Work task ▸ Extend the news article on the new Nogales border fence, picking up right after its last sentence.

May 27, 2011
by Hank Stephenson
The old sheet-metal border fence in downtown Nogales is being torn down and being replaced by a see-through, bollard-style fence, but some people on both sides of the border are having a hard time seeing the difference.
The 2.8-mile, $11.6 million project, which Granite Construction has been building on the outskirts of town since March, broke ground in the heart of downtown on Tuesday, leaving a gaping hole just west of the Dennis DeConcini Port of Entry and a lot of questions in the minds of residents.
To the Border Patrol, the difference is the new fence is stronger, taller above ground and deeper below ground, and, most importantly, agents can see through it to threats that may be waiting on the other side.
“Rockings” are a constant problem and agents at the Nogales Station were victims to 300 rock-throwing assaults last year, according to the Border Patrol. Or, as one agent put it, “any agent worth his salt has been rocked.”
The Border Patrol hopes the new fence will discourage people from assaulting the agents because they will now be able to see their assailants and fight back with non-lethal pepper ball guns.
But to Robert Castro, a pharmacy employee in Plaza de Pesquiera, located just west of the DeConcini port and with a clear view of the border barrier, the type of fence doesn’t matter much.
“What difference does it make?” he asked while watching the old fence being torn down by a backhoe and a bulldozer. “It’s still a wall.”
Castro said he initially thought the construction signaled a new port was being built to help ease the long lines he sees snaking south through the plaza and in front of his shop. When he found out it was just a new, see-through fence, he said, he thought, well, maybe now he can waive to his friends on the other side.
Carmen Villanueva, a life-long resident of Nogales, Ariz., who was born here in 1922, said she remembers the days when the fence was nothing more formal than the chain link fence in her yard now.
She said the landing-mat fence is “ugly, ugly, ugly, ugly. Just ugly.” But that doesn’t mean she thinks the government should be spending the money to build a new one.
“That’s tough that they can’t see through this one, they should have thought about that when they built it," she said. “We don’t need to spend that money to build a new one. Someone needs to tell that to Uncle Sam.”

Study material ▸

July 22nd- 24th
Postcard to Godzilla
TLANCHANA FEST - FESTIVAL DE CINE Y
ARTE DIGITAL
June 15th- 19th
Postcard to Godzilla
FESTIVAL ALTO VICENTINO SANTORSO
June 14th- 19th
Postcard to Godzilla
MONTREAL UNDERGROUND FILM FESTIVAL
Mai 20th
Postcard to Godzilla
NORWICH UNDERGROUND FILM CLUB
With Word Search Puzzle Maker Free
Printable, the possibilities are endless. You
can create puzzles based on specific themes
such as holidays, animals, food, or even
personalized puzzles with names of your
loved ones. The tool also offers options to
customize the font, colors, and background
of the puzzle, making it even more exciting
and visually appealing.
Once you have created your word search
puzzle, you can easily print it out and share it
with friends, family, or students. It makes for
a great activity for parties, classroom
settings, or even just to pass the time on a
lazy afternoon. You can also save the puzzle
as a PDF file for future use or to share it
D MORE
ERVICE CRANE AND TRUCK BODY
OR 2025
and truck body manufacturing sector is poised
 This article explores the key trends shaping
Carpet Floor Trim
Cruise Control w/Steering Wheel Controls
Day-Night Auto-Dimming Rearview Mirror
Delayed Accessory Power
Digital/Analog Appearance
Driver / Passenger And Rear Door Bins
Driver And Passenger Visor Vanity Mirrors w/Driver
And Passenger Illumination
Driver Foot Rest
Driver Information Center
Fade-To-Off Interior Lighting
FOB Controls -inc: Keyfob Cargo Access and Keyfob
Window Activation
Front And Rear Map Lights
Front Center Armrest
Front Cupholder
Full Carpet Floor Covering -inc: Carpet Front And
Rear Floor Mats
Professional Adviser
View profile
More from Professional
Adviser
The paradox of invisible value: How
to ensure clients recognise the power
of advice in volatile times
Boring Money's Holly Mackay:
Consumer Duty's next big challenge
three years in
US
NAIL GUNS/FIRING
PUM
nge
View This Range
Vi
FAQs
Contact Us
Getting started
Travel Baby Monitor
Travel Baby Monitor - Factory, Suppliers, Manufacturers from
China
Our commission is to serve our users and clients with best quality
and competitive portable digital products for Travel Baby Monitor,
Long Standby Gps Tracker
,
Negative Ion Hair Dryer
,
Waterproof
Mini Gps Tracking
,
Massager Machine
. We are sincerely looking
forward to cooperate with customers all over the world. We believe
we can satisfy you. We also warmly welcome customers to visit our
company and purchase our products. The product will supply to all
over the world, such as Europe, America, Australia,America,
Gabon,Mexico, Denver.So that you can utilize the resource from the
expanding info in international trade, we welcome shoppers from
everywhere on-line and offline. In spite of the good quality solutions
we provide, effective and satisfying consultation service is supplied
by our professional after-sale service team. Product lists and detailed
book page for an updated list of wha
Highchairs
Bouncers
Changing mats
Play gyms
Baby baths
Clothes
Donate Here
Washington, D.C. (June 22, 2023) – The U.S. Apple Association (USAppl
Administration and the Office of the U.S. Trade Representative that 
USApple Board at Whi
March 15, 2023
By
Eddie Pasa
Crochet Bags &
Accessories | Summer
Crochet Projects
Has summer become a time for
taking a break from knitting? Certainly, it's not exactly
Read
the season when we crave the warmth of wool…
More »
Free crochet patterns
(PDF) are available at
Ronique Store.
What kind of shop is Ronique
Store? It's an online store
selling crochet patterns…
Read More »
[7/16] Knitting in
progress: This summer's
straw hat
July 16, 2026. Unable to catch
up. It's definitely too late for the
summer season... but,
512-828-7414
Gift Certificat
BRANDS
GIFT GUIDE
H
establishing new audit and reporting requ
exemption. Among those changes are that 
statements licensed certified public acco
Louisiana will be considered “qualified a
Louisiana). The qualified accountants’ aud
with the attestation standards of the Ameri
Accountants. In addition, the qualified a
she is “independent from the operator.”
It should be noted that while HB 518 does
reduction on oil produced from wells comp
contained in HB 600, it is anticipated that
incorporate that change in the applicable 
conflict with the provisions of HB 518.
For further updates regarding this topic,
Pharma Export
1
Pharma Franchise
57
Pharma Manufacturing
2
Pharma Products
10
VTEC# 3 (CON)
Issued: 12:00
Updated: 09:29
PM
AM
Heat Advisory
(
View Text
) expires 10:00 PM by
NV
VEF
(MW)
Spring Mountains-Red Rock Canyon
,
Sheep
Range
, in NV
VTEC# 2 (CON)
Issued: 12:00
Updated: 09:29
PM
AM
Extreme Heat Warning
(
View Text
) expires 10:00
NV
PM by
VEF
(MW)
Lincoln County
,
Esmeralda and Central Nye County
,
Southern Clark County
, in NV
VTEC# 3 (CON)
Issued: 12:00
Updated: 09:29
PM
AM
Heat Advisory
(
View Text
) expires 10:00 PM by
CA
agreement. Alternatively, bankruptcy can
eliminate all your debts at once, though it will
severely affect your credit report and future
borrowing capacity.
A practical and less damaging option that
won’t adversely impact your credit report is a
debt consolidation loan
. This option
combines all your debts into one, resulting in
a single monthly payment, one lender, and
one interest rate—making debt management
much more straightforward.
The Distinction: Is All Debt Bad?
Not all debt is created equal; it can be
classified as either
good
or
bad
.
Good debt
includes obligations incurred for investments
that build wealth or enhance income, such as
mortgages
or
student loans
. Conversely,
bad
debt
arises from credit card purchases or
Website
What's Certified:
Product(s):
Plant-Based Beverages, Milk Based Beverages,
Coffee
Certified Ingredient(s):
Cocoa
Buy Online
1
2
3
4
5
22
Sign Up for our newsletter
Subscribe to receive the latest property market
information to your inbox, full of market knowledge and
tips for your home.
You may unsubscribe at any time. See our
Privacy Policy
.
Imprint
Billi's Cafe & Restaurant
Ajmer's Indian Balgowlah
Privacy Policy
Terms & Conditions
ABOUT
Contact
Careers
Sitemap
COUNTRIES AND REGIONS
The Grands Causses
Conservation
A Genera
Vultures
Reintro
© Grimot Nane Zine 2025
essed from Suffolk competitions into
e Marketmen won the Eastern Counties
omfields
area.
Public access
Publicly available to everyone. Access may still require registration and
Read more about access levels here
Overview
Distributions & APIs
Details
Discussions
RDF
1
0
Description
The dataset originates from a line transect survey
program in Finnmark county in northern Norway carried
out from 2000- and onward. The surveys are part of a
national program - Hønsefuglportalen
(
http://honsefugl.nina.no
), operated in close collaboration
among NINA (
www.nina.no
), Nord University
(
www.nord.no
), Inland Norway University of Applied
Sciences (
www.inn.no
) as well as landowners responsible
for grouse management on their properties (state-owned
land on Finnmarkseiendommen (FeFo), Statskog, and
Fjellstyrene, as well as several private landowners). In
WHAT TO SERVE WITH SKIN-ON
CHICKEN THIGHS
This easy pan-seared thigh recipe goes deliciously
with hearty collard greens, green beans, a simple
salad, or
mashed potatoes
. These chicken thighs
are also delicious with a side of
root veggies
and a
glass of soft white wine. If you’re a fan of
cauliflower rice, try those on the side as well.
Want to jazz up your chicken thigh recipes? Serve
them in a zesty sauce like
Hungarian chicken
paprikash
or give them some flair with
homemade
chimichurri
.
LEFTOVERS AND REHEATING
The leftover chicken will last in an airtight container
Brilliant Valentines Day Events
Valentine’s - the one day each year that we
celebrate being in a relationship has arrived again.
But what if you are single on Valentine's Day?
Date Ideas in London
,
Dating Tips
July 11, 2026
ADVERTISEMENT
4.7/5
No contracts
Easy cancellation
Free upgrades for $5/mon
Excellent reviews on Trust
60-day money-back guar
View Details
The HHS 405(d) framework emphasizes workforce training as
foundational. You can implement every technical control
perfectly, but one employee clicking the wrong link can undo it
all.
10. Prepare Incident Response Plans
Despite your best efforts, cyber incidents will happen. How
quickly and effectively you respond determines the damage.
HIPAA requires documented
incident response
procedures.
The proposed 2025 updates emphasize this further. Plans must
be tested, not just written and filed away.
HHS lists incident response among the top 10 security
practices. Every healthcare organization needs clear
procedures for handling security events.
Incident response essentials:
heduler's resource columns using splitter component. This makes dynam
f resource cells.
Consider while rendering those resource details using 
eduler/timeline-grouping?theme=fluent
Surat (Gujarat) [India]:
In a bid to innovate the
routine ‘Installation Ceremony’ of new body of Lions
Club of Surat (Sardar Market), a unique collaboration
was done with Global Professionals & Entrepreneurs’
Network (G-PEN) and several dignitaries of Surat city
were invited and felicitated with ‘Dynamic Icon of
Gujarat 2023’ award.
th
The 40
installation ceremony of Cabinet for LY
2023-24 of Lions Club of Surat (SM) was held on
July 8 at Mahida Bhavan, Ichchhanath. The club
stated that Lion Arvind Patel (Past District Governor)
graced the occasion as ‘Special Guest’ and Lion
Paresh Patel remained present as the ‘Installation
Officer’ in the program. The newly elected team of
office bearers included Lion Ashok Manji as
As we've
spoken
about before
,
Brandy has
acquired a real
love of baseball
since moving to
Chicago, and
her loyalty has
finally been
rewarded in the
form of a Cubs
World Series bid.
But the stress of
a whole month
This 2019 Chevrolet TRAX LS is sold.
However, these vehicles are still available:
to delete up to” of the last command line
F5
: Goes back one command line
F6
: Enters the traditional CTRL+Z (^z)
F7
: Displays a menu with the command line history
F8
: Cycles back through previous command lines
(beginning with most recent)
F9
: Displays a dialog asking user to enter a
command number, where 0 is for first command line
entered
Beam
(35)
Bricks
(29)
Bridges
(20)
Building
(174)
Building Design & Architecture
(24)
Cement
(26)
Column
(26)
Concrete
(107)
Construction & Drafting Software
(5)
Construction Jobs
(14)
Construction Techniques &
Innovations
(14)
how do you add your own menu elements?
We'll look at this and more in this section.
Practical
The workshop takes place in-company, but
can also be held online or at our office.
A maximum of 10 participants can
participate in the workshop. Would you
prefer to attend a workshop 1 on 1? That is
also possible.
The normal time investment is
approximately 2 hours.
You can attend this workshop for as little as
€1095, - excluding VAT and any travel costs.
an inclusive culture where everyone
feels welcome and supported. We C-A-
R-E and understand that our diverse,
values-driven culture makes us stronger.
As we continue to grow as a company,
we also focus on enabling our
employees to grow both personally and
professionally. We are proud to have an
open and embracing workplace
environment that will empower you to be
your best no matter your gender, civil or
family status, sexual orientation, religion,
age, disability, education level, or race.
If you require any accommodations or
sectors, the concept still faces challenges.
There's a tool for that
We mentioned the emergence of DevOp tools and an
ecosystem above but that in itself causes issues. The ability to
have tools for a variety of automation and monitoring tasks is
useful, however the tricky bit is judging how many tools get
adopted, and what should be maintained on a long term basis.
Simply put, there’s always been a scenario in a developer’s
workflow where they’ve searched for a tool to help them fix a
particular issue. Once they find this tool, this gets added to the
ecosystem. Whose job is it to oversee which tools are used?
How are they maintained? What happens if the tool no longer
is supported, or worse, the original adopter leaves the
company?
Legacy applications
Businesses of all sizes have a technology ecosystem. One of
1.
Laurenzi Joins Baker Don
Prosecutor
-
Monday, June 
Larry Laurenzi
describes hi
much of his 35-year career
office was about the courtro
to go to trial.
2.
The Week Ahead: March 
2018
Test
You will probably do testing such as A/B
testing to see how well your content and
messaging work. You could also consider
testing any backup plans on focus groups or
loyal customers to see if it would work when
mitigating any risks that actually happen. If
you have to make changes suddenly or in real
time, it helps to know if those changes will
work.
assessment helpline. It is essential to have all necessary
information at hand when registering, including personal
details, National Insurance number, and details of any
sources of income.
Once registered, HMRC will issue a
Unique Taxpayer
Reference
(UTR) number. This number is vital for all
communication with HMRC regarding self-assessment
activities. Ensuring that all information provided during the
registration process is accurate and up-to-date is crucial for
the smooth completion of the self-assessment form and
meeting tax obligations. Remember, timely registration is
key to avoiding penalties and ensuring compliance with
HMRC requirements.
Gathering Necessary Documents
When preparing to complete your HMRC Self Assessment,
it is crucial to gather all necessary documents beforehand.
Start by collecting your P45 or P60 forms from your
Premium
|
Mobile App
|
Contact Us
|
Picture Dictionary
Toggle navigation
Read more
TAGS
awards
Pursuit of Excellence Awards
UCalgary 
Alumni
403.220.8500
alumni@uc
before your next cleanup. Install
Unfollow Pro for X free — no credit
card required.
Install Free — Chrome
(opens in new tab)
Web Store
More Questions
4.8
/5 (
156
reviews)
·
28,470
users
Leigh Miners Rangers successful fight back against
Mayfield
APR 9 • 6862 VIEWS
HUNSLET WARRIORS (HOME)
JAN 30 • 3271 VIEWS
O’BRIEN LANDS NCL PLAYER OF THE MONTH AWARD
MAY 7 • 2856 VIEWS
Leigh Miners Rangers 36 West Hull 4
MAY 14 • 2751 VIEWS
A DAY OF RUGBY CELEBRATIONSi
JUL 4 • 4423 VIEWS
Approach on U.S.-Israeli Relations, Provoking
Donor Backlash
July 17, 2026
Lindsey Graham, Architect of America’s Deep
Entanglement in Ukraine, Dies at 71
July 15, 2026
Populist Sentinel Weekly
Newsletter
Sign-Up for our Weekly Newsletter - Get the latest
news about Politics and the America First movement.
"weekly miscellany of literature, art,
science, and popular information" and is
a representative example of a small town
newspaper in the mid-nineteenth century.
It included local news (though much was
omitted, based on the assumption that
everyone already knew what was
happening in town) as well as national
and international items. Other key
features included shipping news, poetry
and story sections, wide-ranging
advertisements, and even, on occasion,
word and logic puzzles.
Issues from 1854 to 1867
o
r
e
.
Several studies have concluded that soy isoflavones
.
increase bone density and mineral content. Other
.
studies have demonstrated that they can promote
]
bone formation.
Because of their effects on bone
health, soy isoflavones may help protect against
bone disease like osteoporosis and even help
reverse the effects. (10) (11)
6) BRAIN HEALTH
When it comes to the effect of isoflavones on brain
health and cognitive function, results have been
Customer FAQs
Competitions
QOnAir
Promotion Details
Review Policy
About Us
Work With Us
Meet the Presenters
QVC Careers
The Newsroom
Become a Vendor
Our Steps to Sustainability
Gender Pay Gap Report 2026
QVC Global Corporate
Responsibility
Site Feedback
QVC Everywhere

Result ▸
In the end, Villanueva said, it's not going to stop anyone from coming to the United States and seeking a better life, as her parents did in 1918.
“I don’t care what type of fence they build,” she said. “Those people who are determined to cross will. They might die in the process, but they’ll keep crossing.”
In the dark
Businessmen on the U.S. side of the border also have some confusion as to what the project entails.
Greg Kory, owner of Kory’s Department Store, said he understood that Border Patrol contractors would be tearing down the beige decorative wall in the downtown area – a move he opposed. When he found out the concrete wall would remain intact through construction and only the steel fence would be replaced, he was relieved.
“I’m glad to know the concrete one is staying because it’s the better one of the two,” he said. “As far as the landing-mat fence, I think the new one they’re putting in is better looking.”
Kory, whose store faces the border on the corner of Morley and Robbins avenues, said he had had no contact from Border Patrol regarding the project.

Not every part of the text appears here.